* BEGIN *
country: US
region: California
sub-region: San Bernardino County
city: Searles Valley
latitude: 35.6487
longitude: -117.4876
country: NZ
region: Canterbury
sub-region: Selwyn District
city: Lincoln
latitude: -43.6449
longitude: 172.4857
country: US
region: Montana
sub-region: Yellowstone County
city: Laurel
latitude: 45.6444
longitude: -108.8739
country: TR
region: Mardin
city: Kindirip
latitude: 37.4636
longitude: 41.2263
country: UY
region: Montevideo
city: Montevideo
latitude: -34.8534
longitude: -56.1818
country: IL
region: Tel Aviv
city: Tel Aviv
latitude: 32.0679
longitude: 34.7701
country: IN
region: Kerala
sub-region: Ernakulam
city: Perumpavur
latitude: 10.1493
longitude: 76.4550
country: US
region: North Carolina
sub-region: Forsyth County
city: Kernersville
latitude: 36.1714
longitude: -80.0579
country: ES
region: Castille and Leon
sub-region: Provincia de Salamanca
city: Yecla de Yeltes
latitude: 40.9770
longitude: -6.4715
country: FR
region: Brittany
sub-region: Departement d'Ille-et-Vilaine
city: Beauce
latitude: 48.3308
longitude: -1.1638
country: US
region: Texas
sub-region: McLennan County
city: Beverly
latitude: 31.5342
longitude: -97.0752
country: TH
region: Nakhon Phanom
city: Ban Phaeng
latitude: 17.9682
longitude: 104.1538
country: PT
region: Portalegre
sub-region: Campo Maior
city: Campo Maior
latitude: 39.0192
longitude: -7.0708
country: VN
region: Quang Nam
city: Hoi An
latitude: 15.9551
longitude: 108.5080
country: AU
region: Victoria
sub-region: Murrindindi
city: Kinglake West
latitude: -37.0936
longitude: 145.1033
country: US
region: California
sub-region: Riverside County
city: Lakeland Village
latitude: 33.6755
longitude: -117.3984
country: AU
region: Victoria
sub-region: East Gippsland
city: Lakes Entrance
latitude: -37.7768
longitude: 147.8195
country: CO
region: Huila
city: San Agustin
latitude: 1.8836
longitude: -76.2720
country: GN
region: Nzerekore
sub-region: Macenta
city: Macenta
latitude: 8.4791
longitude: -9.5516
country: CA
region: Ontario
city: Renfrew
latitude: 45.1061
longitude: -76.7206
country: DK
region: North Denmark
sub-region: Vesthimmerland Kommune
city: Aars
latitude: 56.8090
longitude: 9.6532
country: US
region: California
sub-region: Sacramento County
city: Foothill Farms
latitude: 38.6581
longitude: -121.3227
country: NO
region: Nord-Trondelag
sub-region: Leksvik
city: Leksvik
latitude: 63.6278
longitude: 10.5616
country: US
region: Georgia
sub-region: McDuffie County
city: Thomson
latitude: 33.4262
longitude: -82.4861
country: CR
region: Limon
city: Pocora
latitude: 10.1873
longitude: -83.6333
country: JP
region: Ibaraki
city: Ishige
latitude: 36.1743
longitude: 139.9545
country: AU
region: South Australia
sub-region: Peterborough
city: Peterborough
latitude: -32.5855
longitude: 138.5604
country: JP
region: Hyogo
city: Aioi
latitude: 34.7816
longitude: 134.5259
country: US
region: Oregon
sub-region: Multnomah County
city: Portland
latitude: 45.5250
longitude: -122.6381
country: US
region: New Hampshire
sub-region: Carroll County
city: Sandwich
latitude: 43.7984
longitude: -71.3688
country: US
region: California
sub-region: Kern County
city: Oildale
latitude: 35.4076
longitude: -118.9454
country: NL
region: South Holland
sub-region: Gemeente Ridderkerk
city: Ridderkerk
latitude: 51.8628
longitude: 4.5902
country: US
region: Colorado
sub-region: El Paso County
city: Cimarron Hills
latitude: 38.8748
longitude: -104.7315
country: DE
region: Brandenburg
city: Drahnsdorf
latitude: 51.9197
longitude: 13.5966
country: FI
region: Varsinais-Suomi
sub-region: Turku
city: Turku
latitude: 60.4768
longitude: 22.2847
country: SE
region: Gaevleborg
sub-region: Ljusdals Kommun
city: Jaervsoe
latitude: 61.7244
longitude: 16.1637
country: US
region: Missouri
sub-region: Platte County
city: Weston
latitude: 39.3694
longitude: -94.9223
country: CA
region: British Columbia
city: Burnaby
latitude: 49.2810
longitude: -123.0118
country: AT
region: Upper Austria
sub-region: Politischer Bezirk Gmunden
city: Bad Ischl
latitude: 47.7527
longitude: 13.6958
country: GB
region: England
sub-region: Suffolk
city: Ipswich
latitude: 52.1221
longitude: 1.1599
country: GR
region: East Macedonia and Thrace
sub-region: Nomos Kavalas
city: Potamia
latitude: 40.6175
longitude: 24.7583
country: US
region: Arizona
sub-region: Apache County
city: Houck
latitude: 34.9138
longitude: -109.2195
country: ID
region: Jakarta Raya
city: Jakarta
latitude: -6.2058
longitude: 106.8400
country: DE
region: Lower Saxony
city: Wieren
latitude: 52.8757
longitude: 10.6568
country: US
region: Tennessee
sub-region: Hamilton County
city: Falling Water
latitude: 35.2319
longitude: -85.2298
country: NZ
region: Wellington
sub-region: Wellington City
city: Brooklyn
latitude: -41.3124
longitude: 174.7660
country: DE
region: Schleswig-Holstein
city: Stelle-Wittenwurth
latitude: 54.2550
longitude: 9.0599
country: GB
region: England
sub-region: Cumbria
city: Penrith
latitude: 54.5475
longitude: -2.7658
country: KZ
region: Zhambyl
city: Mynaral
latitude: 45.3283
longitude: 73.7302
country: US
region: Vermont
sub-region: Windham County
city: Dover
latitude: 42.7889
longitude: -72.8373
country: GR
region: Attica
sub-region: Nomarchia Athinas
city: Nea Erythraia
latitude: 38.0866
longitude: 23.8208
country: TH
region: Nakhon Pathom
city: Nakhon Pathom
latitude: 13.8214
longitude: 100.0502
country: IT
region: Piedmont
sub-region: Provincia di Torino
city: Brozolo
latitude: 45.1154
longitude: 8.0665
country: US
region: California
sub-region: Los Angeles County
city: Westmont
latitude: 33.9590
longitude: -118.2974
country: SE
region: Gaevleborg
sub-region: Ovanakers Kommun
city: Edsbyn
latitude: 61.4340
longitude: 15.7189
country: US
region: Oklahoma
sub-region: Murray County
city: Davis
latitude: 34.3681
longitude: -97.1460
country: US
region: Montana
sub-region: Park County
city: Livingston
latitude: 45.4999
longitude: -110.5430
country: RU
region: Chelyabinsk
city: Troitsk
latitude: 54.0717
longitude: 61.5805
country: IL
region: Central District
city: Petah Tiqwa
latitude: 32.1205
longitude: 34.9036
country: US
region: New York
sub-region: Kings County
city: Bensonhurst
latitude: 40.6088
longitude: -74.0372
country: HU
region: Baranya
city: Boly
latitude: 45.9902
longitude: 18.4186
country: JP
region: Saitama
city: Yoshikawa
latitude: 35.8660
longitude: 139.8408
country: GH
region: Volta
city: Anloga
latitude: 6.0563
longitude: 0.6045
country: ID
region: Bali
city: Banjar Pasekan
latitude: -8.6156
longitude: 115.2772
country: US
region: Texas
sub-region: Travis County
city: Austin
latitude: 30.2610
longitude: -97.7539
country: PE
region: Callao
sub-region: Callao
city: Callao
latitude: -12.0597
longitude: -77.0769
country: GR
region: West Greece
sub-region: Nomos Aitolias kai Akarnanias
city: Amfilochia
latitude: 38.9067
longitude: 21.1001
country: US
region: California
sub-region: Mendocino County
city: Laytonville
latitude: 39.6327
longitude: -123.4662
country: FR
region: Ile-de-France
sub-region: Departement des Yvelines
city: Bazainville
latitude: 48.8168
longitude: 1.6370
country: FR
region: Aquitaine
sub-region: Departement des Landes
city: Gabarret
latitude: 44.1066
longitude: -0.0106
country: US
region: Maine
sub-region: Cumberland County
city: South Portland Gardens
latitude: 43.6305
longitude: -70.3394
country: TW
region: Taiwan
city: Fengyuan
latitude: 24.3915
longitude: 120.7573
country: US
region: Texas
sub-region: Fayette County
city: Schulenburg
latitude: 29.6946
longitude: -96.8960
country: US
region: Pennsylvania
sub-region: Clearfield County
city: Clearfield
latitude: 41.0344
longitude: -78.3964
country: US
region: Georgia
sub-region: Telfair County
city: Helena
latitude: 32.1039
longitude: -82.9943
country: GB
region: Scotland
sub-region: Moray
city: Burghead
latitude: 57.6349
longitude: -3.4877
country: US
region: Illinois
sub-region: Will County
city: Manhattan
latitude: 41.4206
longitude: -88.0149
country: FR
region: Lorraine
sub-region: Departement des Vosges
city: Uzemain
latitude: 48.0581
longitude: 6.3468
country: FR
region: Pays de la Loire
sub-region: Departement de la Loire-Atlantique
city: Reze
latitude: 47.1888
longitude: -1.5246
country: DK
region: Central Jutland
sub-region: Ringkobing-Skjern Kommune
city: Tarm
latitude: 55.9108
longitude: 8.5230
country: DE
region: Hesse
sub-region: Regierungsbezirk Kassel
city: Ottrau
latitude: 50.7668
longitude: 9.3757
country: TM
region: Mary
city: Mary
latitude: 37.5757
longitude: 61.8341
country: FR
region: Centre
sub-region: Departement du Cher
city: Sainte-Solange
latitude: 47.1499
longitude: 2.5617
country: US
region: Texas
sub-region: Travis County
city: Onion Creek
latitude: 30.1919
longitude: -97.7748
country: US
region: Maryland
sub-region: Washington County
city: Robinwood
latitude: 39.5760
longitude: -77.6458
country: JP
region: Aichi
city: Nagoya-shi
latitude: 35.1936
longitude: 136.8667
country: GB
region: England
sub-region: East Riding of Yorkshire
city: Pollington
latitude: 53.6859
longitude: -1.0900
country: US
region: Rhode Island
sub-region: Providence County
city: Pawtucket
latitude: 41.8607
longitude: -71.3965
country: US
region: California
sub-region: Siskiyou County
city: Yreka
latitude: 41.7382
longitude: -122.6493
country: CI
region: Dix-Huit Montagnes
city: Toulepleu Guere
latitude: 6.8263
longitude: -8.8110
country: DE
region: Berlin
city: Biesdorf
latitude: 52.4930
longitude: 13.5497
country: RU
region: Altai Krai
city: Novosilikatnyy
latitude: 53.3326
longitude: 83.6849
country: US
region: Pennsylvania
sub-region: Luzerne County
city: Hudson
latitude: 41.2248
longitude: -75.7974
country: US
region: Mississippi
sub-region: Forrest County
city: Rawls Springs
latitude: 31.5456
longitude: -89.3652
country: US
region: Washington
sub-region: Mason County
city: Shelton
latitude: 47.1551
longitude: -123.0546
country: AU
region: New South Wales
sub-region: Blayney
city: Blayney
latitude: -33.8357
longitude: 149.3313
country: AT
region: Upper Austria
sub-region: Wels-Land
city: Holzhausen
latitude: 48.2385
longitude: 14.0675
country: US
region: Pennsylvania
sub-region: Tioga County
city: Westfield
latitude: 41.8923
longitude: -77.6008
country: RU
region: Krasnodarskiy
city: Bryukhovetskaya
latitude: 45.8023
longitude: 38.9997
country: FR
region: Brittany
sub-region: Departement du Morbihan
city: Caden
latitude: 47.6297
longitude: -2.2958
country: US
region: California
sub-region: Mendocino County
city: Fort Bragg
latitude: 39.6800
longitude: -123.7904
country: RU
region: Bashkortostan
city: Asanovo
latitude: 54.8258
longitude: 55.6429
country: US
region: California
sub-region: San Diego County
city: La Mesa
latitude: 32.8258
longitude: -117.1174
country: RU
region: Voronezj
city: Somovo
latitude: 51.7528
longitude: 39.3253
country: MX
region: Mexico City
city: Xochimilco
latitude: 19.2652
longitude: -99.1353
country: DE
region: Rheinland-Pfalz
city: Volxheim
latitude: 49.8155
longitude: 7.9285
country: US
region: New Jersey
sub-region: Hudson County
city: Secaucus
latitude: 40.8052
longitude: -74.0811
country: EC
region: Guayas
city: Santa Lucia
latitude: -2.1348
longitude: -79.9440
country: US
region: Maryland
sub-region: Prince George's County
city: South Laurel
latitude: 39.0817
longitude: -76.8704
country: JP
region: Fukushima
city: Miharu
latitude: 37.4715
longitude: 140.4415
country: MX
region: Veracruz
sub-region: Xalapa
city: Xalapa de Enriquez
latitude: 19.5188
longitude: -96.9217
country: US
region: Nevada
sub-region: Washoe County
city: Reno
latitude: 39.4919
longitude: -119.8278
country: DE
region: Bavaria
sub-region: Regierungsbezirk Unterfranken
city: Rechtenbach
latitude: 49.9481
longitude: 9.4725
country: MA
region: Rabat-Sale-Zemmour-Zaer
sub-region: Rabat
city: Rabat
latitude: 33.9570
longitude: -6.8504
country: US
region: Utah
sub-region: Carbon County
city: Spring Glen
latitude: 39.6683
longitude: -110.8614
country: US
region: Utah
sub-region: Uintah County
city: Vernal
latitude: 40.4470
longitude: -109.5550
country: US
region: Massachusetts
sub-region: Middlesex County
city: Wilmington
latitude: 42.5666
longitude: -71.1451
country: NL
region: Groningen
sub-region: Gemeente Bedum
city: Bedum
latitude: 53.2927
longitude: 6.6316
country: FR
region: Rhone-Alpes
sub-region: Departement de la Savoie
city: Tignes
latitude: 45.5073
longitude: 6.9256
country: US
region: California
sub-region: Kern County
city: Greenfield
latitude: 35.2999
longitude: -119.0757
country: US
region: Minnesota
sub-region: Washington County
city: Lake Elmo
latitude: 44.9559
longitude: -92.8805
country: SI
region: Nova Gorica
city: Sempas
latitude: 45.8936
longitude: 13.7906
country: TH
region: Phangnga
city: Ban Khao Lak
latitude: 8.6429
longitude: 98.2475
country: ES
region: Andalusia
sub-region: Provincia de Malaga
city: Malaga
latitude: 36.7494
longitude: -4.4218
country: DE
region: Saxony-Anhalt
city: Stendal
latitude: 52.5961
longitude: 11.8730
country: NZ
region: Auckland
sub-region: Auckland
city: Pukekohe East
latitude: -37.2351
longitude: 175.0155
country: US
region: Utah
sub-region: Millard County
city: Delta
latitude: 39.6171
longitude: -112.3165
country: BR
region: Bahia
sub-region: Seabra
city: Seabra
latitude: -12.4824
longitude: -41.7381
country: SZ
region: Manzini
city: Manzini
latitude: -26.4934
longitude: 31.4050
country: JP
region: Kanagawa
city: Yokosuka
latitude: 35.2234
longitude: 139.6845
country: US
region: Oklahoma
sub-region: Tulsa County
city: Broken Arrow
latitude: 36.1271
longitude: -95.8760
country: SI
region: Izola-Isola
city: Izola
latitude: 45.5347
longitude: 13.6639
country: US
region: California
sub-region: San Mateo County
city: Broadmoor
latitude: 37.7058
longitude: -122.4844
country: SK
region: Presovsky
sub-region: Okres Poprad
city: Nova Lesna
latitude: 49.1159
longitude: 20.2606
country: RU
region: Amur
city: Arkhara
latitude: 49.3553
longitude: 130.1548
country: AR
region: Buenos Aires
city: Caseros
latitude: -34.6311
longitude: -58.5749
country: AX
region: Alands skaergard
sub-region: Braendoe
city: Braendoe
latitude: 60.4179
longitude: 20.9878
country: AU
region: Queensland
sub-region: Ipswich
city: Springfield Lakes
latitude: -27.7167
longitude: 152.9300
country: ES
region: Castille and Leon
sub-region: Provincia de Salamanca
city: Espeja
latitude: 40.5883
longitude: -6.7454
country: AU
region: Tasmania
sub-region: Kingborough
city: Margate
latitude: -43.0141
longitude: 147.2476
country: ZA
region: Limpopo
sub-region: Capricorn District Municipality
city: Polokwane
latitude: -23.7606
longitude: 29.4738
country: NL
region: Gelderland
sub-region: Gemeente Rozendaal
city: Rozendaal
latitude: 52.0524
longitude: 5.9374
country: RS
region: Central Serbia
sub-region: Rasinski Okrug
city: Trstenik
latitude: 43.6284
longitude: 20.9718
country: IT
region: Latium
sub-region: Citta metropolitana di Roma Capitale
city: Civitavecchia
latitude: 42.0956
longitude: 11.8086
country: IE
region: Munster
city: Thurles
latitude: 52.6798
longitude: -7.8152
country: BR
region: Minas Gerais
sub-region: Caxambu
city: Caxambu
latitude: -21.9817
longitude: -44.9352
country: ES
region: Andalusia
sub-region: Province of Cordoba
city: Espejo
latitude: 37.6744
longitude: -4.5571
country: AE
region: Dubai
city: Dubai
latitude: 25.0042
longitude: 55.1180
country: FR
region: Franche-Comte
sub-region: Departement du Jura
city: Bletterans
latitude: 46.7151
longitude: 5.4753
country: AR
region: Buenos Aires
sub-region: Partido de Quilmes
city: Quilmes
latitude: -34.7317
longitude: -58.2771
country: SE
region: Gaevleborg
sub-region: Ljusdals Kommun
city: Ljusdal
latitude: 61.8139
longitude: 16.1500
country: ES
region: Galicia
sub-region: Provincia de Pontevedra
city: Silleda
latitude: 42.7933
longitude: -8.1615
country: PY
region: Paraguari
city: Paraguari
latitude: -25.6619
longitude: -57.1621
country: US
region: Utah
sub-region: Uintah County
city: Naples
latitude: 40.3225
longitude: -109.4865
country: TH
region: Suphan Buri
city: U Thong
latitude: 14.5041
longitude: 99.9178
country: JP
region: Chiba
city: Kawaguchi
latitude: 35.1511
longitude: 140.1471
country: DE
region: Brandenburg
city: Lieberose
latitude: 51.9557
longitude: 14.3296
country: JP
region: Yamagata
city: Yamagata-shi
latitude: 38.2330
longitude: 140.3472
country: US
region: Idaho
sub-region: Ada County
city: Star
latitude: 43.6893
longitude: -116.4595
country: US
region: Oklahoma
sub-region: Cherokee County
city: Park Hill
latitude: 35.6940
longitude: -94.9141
* END *
* Goal:
Set down the lines of the records exactly, from the line with "longitude: -89.3652" up to and including the line with "longitude: -79.9440".

* Response:
longitude: -89.3652
country: US
region: Washington
sub-region: Mason County
city: Shelton
latitude: 47.1551
longitude: -123.0546
country: AU
region: New South Wales
sub-region: Blayney
city: Blayney
latitude: -33.8357
longitude: 149.3313
country: AT
region: Upper Austria
sub-region: Wels-Land
city: Holzhausen
latitude: 48.2385
longitude: 14.0675
country: US
region: Pennsylvania
sub-region: Tioga County
city: Westfield
latitude: 41.8923
longitude: -77.6008
country: RU
region: Krasnodarskiy
city: Bryukhovetskaya
latitude: 45.8023
longitude: 38.9997
country: FR
region: Brittany
sub-region: Departement du Morbihan
city: Caden
latitude: 47.6297
longitude: -2.2958
country: US
region: California
sub-region: Mendocino County
city: Fort Bragg
latitude: 39.6800
longitude: -123.7904
country: RU
region: Bashkortostan
city: Asanovo
latitude: 54.8258
longitude: 55.6429
country: US
region: California
sub-region: San Diego County
city: La Mesa
latitude: 32.8258
longitude: -117.1174
country: RU
region: Voronezj
city: Somovo
latitude: 51.7528
longitude: 39.3253
country: MX
region: Mexico City
city: Xochimilco
latitude: 19.2652
longitude: -99.1353
country: DE
region: Rheinland-Pfalz
city: Volxheim
latitude: 49.8155
longitude: 7.9285
country: US
region: New Jersey
sub-region: Hudson County
city: Secaucus
latitude: 40.8052
longitude: -74.0811
country: EC
region: Guayas
city: Santa Lucia
latitude: -2.1348
longitude: -79.9440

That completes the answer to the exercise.